The car is a very easy and forgiving car to drive, it’s a good value, and is definitely capable of winning races.  My 11-y.o. son finds it easier to drive than my Slash, even though it’s 2WD.  It just a very smooth and predictable car.

I’ve driven a well setup T5M and find the T5M to be more of an aggressive, quicker steering vehicle, while the 22T 2.0 is more a smooth, easy to drive vehicle.  They have different personalities, and you really can’t go wrong with either of them depending on what you’re looking for.

Recommended.

Saturday, January 2, 2016

Sportsman

With the holidays in full swing, I was able to get out for another race.  This time I decided to race the B5M and the 22T2.0 in 17.5 and 13.5 classes on a very busy night at the local track.

To my horror, when I got to the track I realized they had changed the layout and I had no time on the new layout at all.  I got in maybe 10-15 laps with the cars to make sure everything worked, then went straight into qualifying.
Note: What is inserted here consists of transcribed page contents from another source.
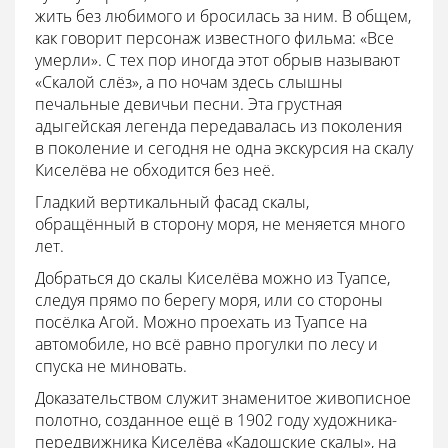
жить без любимого и бросилась за ним. В общем,
как говорит персонаж известного фильма: «Все
умерли». С тех пор иногда этот обрыв называют
«Скалой слёз», а по ночам здесь слышны
печальные девичьи песни. Эта грустная
адыгейская легенда передавалась из поколения
в поколение и сегодня не одна экскурсия на скалу
Киселёва не обходится без неё.
Гладкий вертикальный фасад скалы,
обращённый в сторону моря, не меняется много
лет.
Добраться до скалы Киселёва можно из Туапсе,
следуя прямо по берегу моря, или со стороны
посёлка Агой. Можно проехать из Туапсе на
автомобиле, но всё равно прогулки по лесу и
спуска не миновать.
Доказательством служит знаменитое живописное
полотно, созданное ещё в 1902 году художника-
передвижника Киселёва «Кадошские скалы», на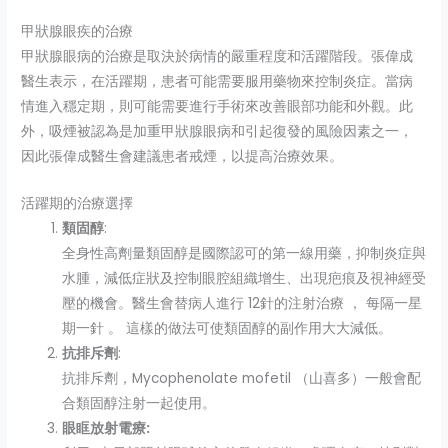
甲狀腺眼疾的治療
甲狀腺眼病的治療是取決於病情的嚴重程度和活躍階段。張偉成
醫生表示，在活躍期，患者可能需要服用藥物來控制炎症。當病
情進入穩定期，則可能需要進行手術來改善眼部功能和外觀。此
外，吸煙被認為是加重甲狀腺眼病和引起復發的風險因素之一，
因此張偉成醫生會建議患者戒煙，以提高治療效果。
活躍期的治療選擇
類固醇
:
全身性高劑量類固醇是國際認可的第一線用藥，抑制炎症與
水腫，減低症狀及控制眼腔組織增生、出現疤痕及視神經受
壓的機會。醫生會替病人進行 12針的注射治療 ， 每隔一星
期一針 。 這樣的做法可使類固醇的副作用大大減低。
抗排斥劑
:
抗排斥劑，Mycophenolate mofetil （山喜多）一般會配
合類固醇注射一起使用。
眼眶放射電療: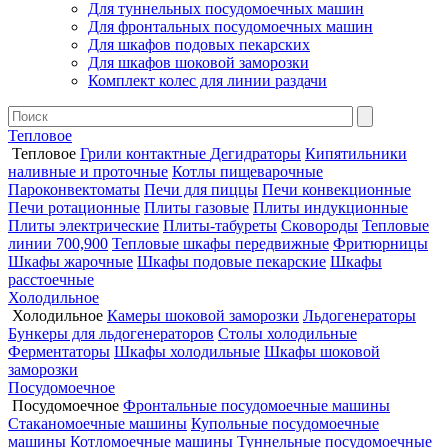
Для туннельных посудомоечных машин
Для фронтальных посудомоечных машин
Для шкафов подовых пекарских
Для шкафов шоковой заморозки
Комплект колес для линии раздачи
Тепловое
Тепловое
Грили контактные
Дегидраторы
Кипятильники
наливные и проточные
Котлы пищеварочные
Пароконвектоматы
Печи для пиццы
Печи конвекционные
Печи ротационные
Плиты газовые
Плиты индукционные
Плиты электрические
Плиты-табуреты
Сковороды
Тепловые
линии 700,900
Тепловые шкафы передвижные
Фритюрницы
Шкафы жарочные
Шкафы подовые пекарские
Шкафы
расстоечные
Холодильное
Холодильное
Камеры шоковой заморозки
Льдогенераторы
Бункеры для льдогенераторов
Столы холодильные
Ферментаторы
Шкафы холодильные
Шкафы шоковой
заморозки
Посудомоечное
Посудомоечное
Фронтальные посудомоечные машины
Стаканомоечные машины
Купольные посудомоечные
машины
Котломоечные машины
Туннельные посудомоечные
It was pretty tough driving the Losi, I don’t drive it much and the setup is not quite there (mostly tire issues I think).  I basically qualified last and entered the B-main in last and finished one ahead of a guy who crashed and popped a ballcup.  Not a great result and shows I definitely need to get some more practice and setup time with the truck.

Things went much better with the B5M lite.  First qualifier I TQ’d, the second one I nose-planted off the start (lol!) and started the A-main 3rd.  The race went pretty smoothly, I had to be turn-marshalled twice, but finished on the podium.  Pretty happy with my result, this was actually my first official Sportsman race.  The previous one I qualified too high and had to race Expert, lol.